An exact copy of the data below is needed; please leave out any pictures.

(Dataset entries)
****************

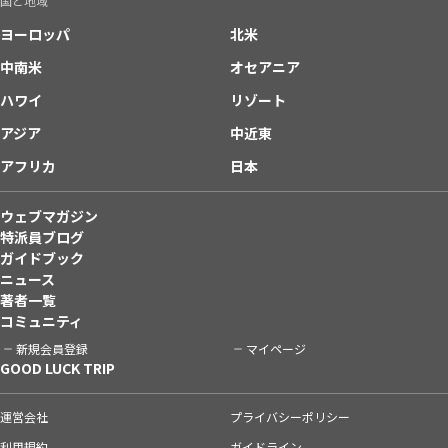
国と地域
ヨーロッパ
北米
中南米
オセアニア
ハワイ
リゾート
アジア
中近東
アフリカ
日本
ウェブマガジン
特派員ブログ
ガイドブック
ニュース
著者一覧
コミュニティ
新規会員登録
マイページ
GOOD LUCK TRIP
運営会社
プライバシーポリシー
利用規約
ガイドライン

****************

WORKED SOLUTION:
国と地域
ヨーロッパ
北米
中南米
オセアニア
ハワイ
リゾート
アジア
中近東
アフリカ
日本
ウェブマガジン
特派員ブログ
ガイドブック
ニュース
著者一覧
コミュニティ
新規会員登録
マイページ
GOOD LUCK TRIP
運営会社
プライバシーポリシー
利用規約
ガイドライン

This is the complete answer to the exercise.